For now, this behavior is kept to avoid breaking backwards compatibility when padding/encoding with `truncation is True`.
- Be aware that you SHOULD NOT rely on t5-small automatically truncating your input to 512 when padding/encoding.
- If you want to encode/pad to sequences longer than 512 you can either instantiate this tokenizer with `model_max_length` or pass `max_length` when encoding/padding.


In [4]:
input_ids = tokenizer(
    "translate English to French: The house in the woods is wonderful, can we buy it ?",
    return_tensors="pt",
    pad_to_multiple_of=8,
    padding=True,
).to("cuda")

In [5]:
with torch.inference_mode(), torch.autocast(dtype=torch.float16, cache_enabled=True, device_type="cuda"):
    for _ in range(10):
        output = model.generate(
            inputs=input_ids["input_ids"],
            min_length=22,
            max_length=22,
        )
    torch.cuda.synchronize()
    start = time.perf_counter()
    output = model.generate(
        inputs=input_ids["input_ids"],
        min_length=22,
        max_length=22,
    )
    torch.cuda.synchronize()
    latency_baseline = time.perf_counter() - start
    print(latency_baseline)
    print(tokenizer.decode(output[0], skip_special_tokens=True, clean_up_tokenization_spaces=True))

0.15397310256958008
La maison dans les bois est merveilleuse, pouvons-nous l'acheter? 


In [6]:
# share cuda pool between encoder/decoder
pool: (int, int) = torch.cuda.graph_pool_handle()

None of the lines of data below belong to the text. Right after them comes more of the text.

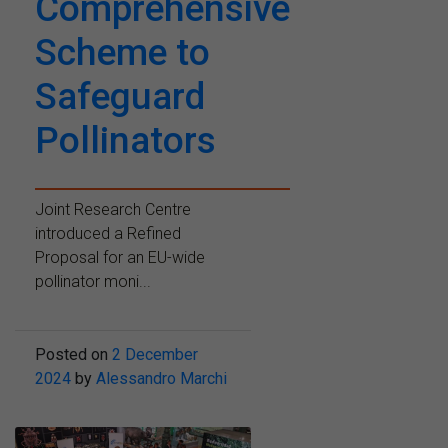
Comprehensive
Scheme to
Safeguard
Pollinators
Joint Research Centre
introduced a Refined
Proposal for an EU-wide
pollinator moni...
Posted on
2 December
2024
by
Alessandro Marchi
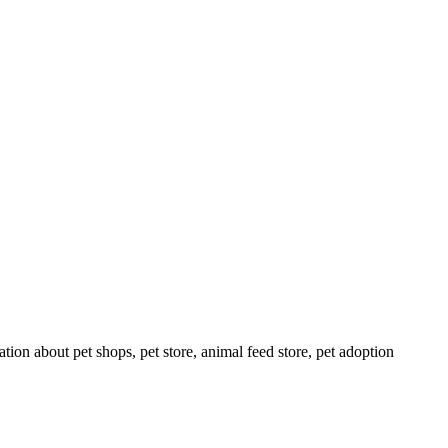
tion about pet shops, pet store, animal feed store, pet adoption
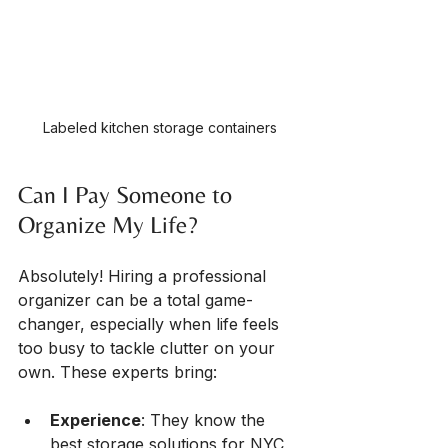
Labeled kitchen storage containers
Can I Pay Someone to 
Organize My Life?
Absolutely! Hiring a professional 
organizer can be a total game-
changer, especially when life feels 
too busy to tackle clutter on your 
own. These experts bring:
Experience
: They know the 
best storage solutions for NYC 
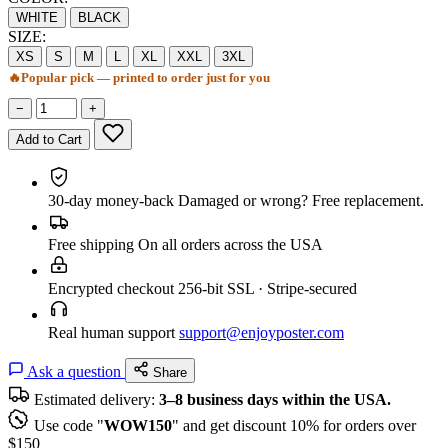
WHITE
BLACK
SIZE:
XS
S
M
L
XL
XXL
3XL
🔥
Popular pick — printed to order just for you
−
+
Add to Cart
30-day money-back
Damaged or wrong? Free replacement.
Free shipping
On all orders across the USA
Encrypted checkout
256-bit SSL · Stripe-secured
Real human support
support@enjoyposter.com
Ask a question
Share
Estimated delivery:
3–8 business days within the USA.
Use code "
WOW150
" and get discount 10% for orders over
$150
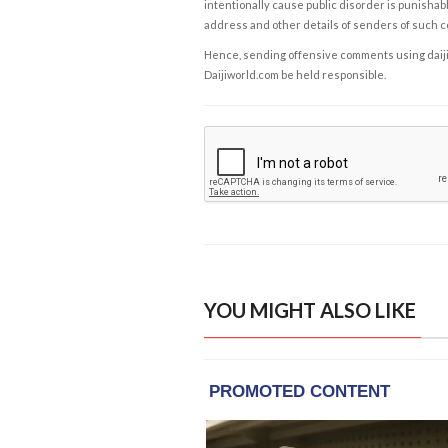
intentionally cause public disorder is punishable
address and other details of senders of such 
Hence, sending offensive comments using daijiwor
Daijiworld.com be held responsible.
YOU MIGHT ALSO LIKE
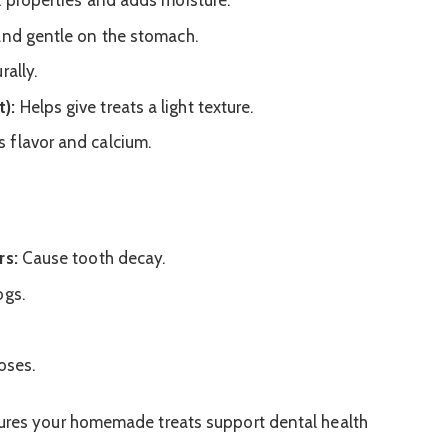
l properties and adds moisture.
 and gentle on the stomach.
rally.
):
Helps give treats a light texture.
 flavor and calcium.
rs:
Cause tooth decay.
ogs.
oses.
sures your homemade treats support dental health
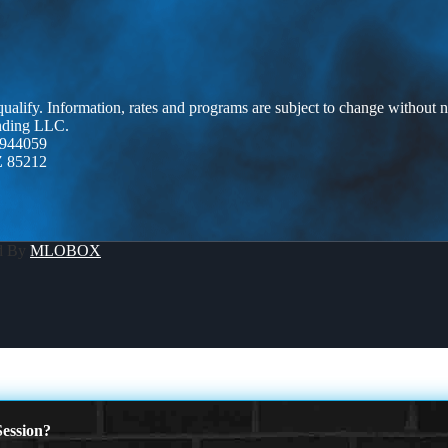
 qualify. Information, rates and programs are subject to change without n
ending LLC.
944059
Z 85212
d By
MLOBOX
ession?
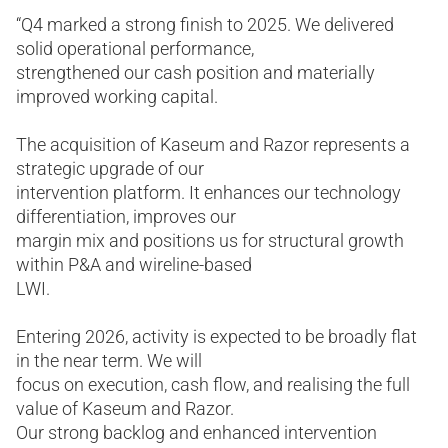
“Q4 marked a strong finish to 2025. We delivered
solid operational performance,
strengthened our cash position and materially
improved working capital.
The acquisition of Kaseum and Razor represents a
strategic upgrade of our
intervention platform. It enhances our technology
differentiation, improves our
margin mix and positions us for structural growth
within P&A and wireline-based
LWI.
Entering 2026, activity is expected to be broadly flat
in the near term. We will
focus on execution, cash flow, and realising the full
value of Kaseum and Razor.
Our strong backlog and enhanced intervention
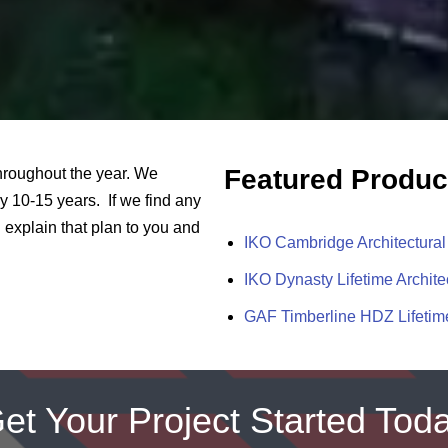
Featured Produc
throughout the year. We
 10-15 years. If we find any
explain that plan to you and
IKO Cambridge Architectural
IKO Dynasty Lifetime Archite
GAF Timberline HDZ Lifetime
et Your Project Started Tod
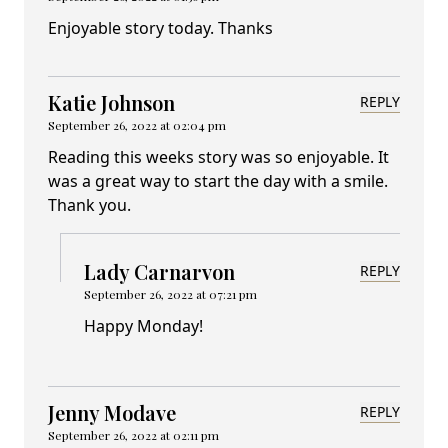
Enjoyable story today. Thanks
Katie Johnson
REPLY
September 26, 2022 at 02:04 pm
Reading this weeks story was so enjoyable. It
was a great way to start the day with a smile.
Thank you.
Lady Carnarvon
REPLY
September 26, 2022 at 07:21 pm
Happy Monday!
Jenny Modave
REPLY
September 26, 2022 at 02:11 pm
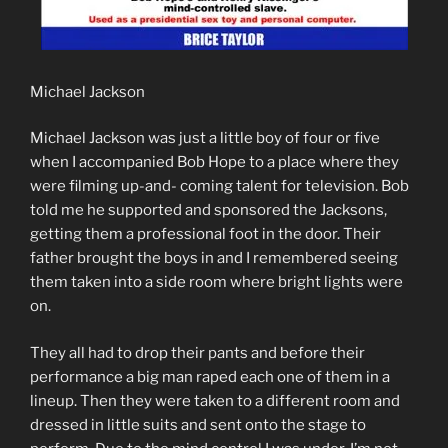
Michael Jackson
Michael Jackson was just a little boy of four or five
when I accompanied Bob Hope to a place where they
were filming up-and- coming talent for television. Bob
told me he supported and sponsored the Jacksons,
getting them a professional foot in the door. Their
father brought the boys in and I remembered seeing
them taken into a side room where bright lights were
on.
They all had to drop their pants and before their
performance a big man raped each one of them in a
lineup. Then they were taken to a different room and
dressed in little suits and sent onto the stage to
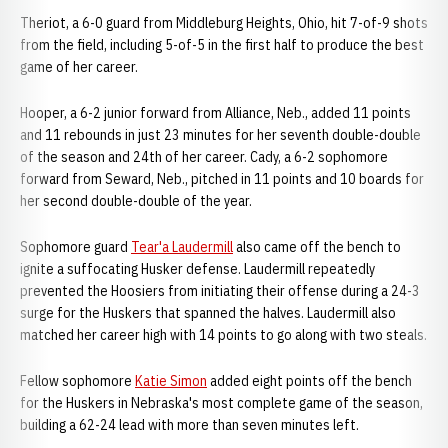
Theriot, a 6-0 guard from Middleburg Heights, Ohio, hit 7-of-9 shots
from the field, including 5-of-5 in the first half to produce the best
game of her career.
Hooper, a 6-2 junior forward from Alliance, Neb., added 11 points
and 11 rebounds in just 23 minutes for her seventh double-double
of the season and 24th of her career. Cady, a 6-2 sophomore
forward from Seward, Neb., pitched in 11 points and 10 boards for
her second double-double of the year.
Sophomore guard
Tear'a Laudermill
also came off the bench to
ignite a suffocating Husker defense. Laudermill repeatedly
prevented the Hoosiers from initiating their offense during a 24-3
surge for the Huskers that spanned the halves. Laudermill also
matched her career high with 14 points to go along with two steals.
Fellow sophomore
Katie Simon
added eight points off the bench
for the Huskers in Nebraska's most complete game of the season,
building a 62-24 lead with more than seven minutes left.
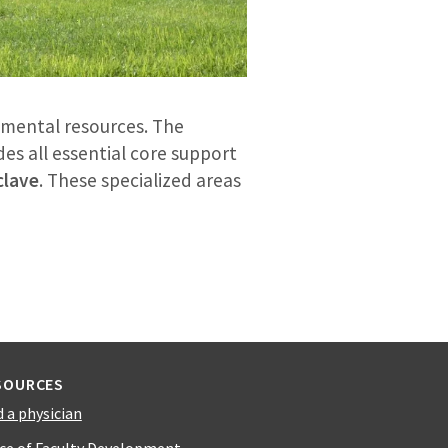
tmental resources. The
des all essential core support
clave
. These specialized areas
SOURCES
d a physician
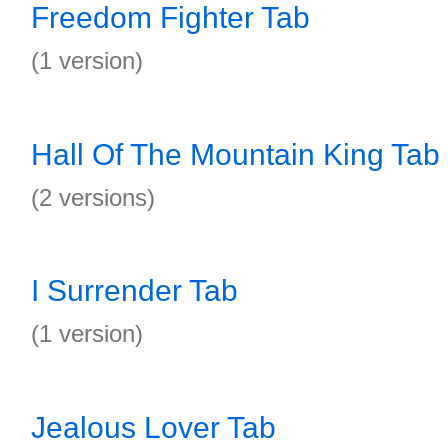
Freedom Fighter Tab
(1 version)
Hall Of The Mountain King Tab
(2 versions)
I Surrender Tab
(1 version)
Jealous Lover Tab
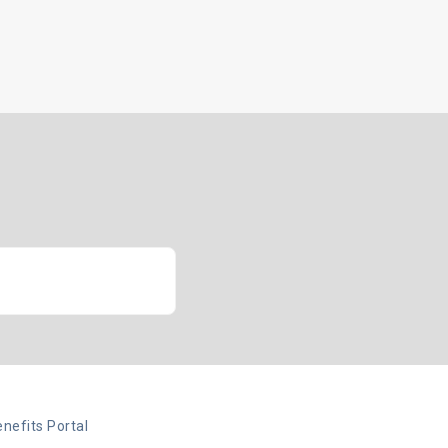
Insights
Client Login
Let’s Talk
nefits Portal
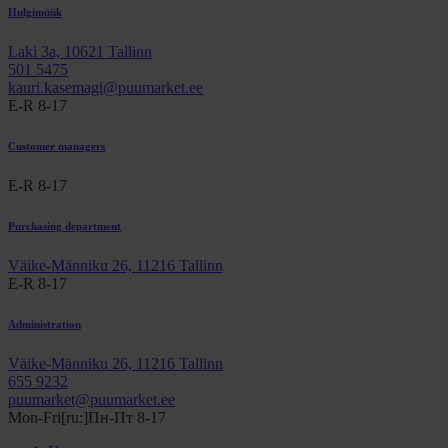
Hulgimüük
Laki 3a, 10621 Tallinn
501 5475
kauri.kasemagi@puumarket.ee
E-R 8-17
Customer managers
E-R 8-17
Purchasing department
Väike-Männiku 26, 11216 Tallinn
E-R 8-17
Administration
Väike-Männiku 26, 11216 Tallinn
655 9232
puumarket@puumarket.ee
Mon-Fri[ru:]Пн-Пт 8-17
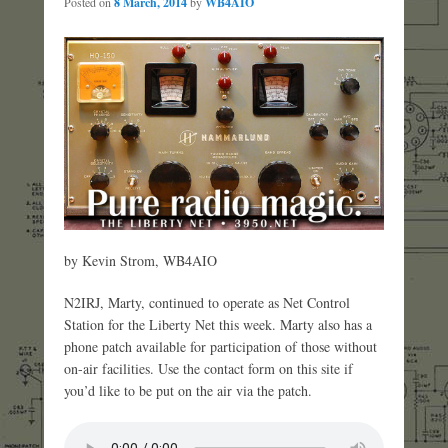
Posted on
8 March, 2014
by
WB4AIO
by Kevin Strom, WB4AIO
N2IRJ, Marty, continued to operate as Net Control
Station for the Liberty Net this week. Marty also has a
phone patch available for participation of those without
on-air facilities. Use the contact form on this site if
you’d like to be put on the air via the patch.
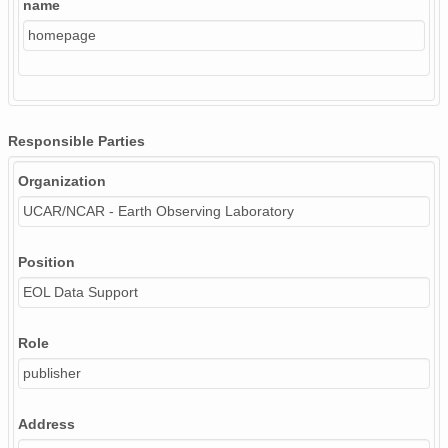
name
homepage
Responsible Parties
Organization
UCAR/NCAR - Earth Observing Laboratory
Position
EOL Data Support
Role
publisher
Address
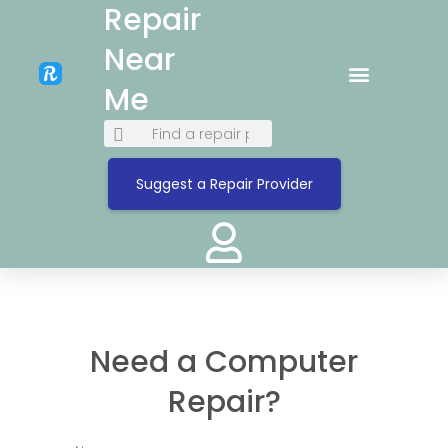
Repair
Near
Me
Suggest a Repair Provider
Need a Computer
Repair?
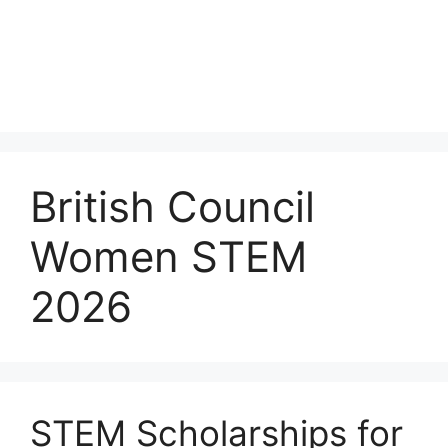
British Council
Women STEM
2026
STEM Scholarships for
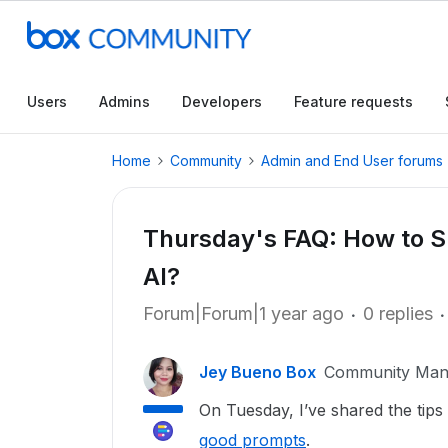
Users
Admins
Developers
Feature requests
Home
Community
Admin and End User forums
Thursday's FAQ: How to 
AI?
Forum|Forum|1 year ago
0 replies
Jey Bueno Box
Community Man
On Tuesday, I’ve shared the tips
good prompts
.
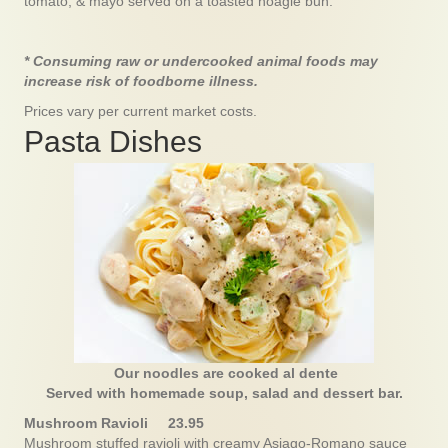
tomato, & mayo served on a toasted hoagie bun.
* Consuming raw or undercooked animal foods may
increase risk of foodborne illness.
Prices vary per current market costs.
Pasta Dishes
Our noodles are cooked al dente
Served with homemade soup, salad and dessert bar.
Mushroom Ravioli 23.95
Mushroom stuffed ravioli with creamy Asiago-Romano sauce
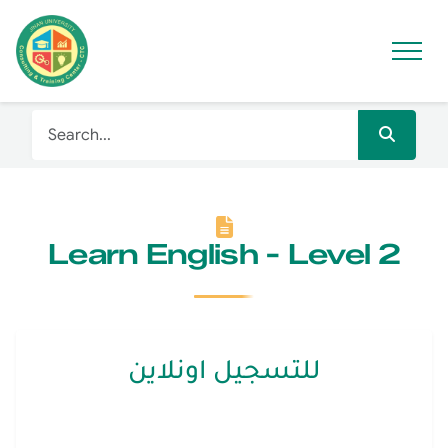
Learn English - Level 2
للتسجيل اونلاين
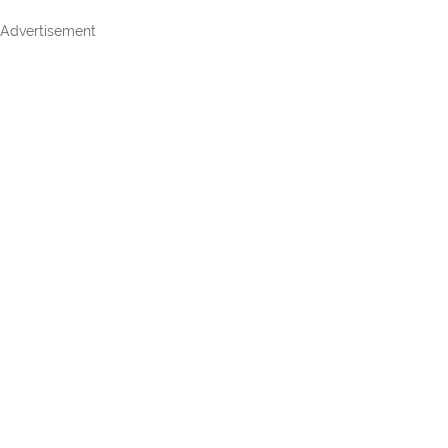
Advertisement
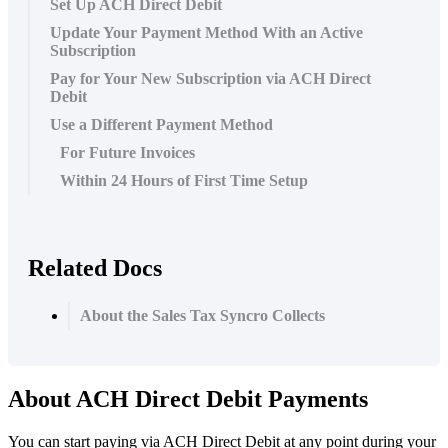
Set Up ACH Direct Debit
Update Your Payment Method With an Active
Subscription
Pay for Your New Subscription via ACH Direct
Debit
Use a Different Payment Method
For Future Invoices
Within 24 Hours of First Time Setup
Related Docs
About the Sales Tax Syncro Collects
About
ACH
Direct
Debit
Payments
You
can
start
paying
via
ACH
Direct
Debit
at
any
point
during
your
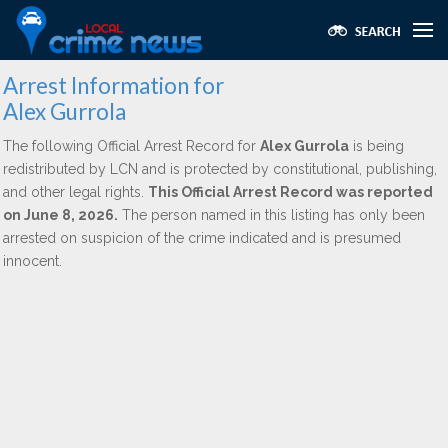
Arrest Information for
Alex Gurrola
The following Official Arrest Record for
Alex Gurrola
is being
redistributed by LCN and is protected by constitutional, publishing,
and other legal rights.
This Official Arrest Record was reported
on June 8, 2026.
The person named in this listing has only been
arrested on suspicion of the crime indicated and is presumed
innocent.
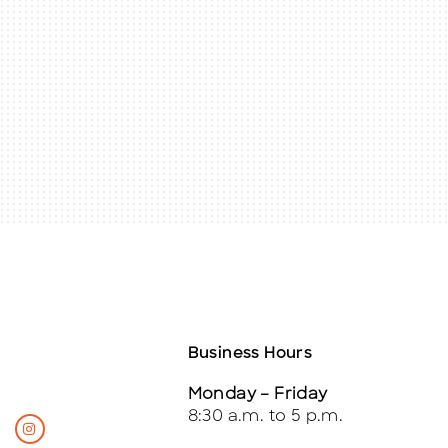
Business Hours
Monday – Friday
8:30 a.m. to 5 p.m.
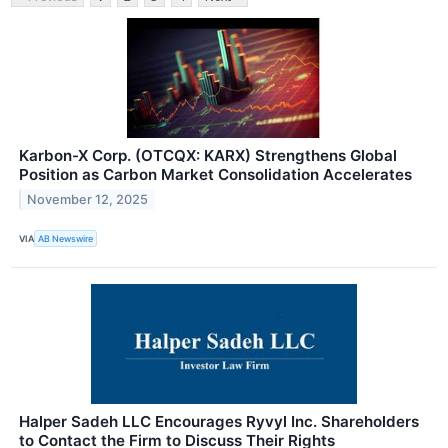
Karbon-X Corp. (OTCQX: KARX) Strengthens Global
Position as Carbon Market Consolidation Accelerates
November 12, 2025
VIA
AB Newswire
Halper Sadeh LLC Encourages Ryvyl Inc. Shareholders
to Contact the Firm to Discuss Their Rights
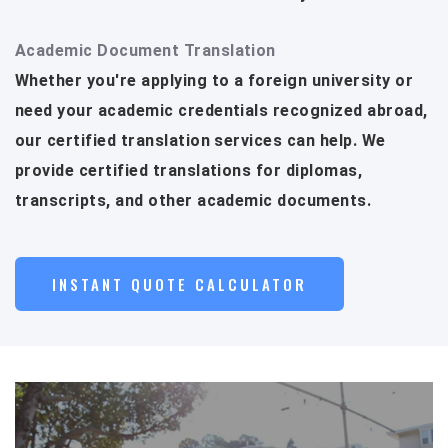
Academic Document Translation
Whether you're applying to a foreign university or
need your academic credentials recognized abroad,
our certified translation services can help. We
provide certified translations for diplomas,
transcripts, and other academic documents.
INSTANT QUOTE CALCULATOR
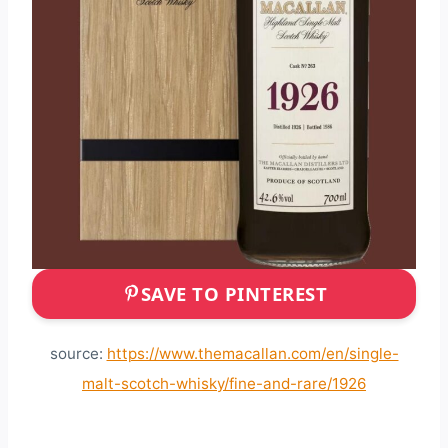
SAVE TO PINTEREST
source:
https://www.themacallan.com/en/single-
malt-scotch-whisky/fine-and-rare/1926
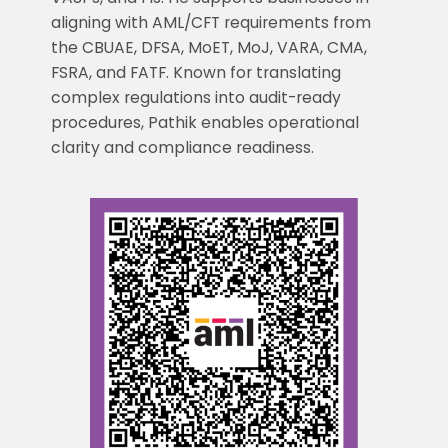
aligning with AML/CFT requirements from
the CBUAE, DFSA, MoET, MoJ, VARA, CMA,
FSRA, and FATF. Known for translating
complex regulations into audit-ready
procedures, Pathik enables operational
clarity and compliance readiness.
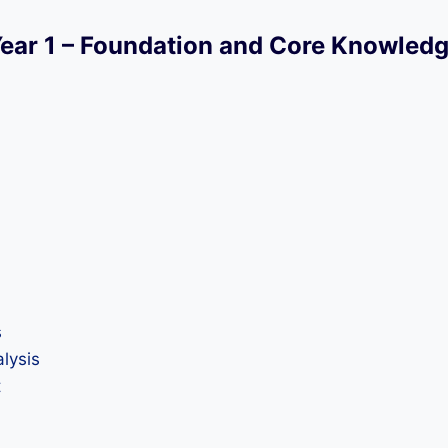
ear 1 – Foundation and Core Knowled
s
lysis
t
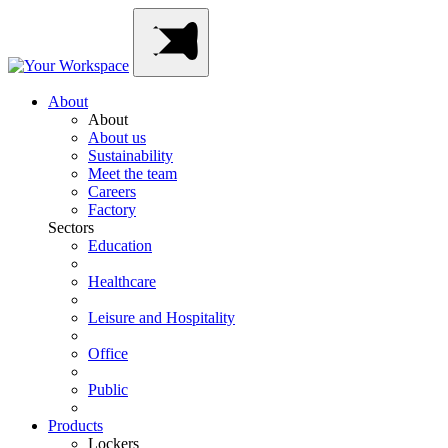
Skip
Main
to
Navigation
content
About
About
About us
Sustainability
Meet the team
Careers
Factory
Sectors
Education
Healthcare
Leisure and Hospitality
Office
Public
Products
Lockers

run_encoder = optimize_model(model.encoder, pool=pool)
run_decoder = optimize_model(model.decoder, pool=pool)

In [7]:
model.encoder.forward = run_encoder
model.decoder.forward = run_decoder

In [8]:
# warmup (IRL, encoder and decoder should be warmed each on their own)
with torch.inference_mode(), torch.autocast(dtype=torch.float16, cache_enabled=True, device_type="cuda"):
    start = time.perf_counter()
    model.generate(inputs=input_ids["input_ids"], min_length=22, max_length=22)
    print(time.perf_counter() - start)

102.2951226234436


In [9]:
with torch.inference_mode(), torch.autocast(dtype=torch.float16, cache_enabled=True, device_type="cuda"):
    for _ in range(10):
        model.generate(
            inputs=input_ids["input_ids"],
            min_length=22,
            max_length=22,
        )
    torch.cuda.synchronize()
    start = time.perf_counter()
    output = model.generate(
        inputs=input_ids["input_ids"],
        min_length=22,
        max_length=22,
    )
    torch.cuda.synchronize()
    latency_optimized = time.perf_counter() - start
    print(latency_optimized)
    print(f"{latency_baseline/latency_optimized:.1f}x speedup")
    print(tokenizer.decode(output[0], skip_special_tokens=True, clean_up_tokenization_spaces=True))

0.023325681686401367
6.6x speedup
La maison dans les bois est merveilleuse, pouvons-nous l'acheter?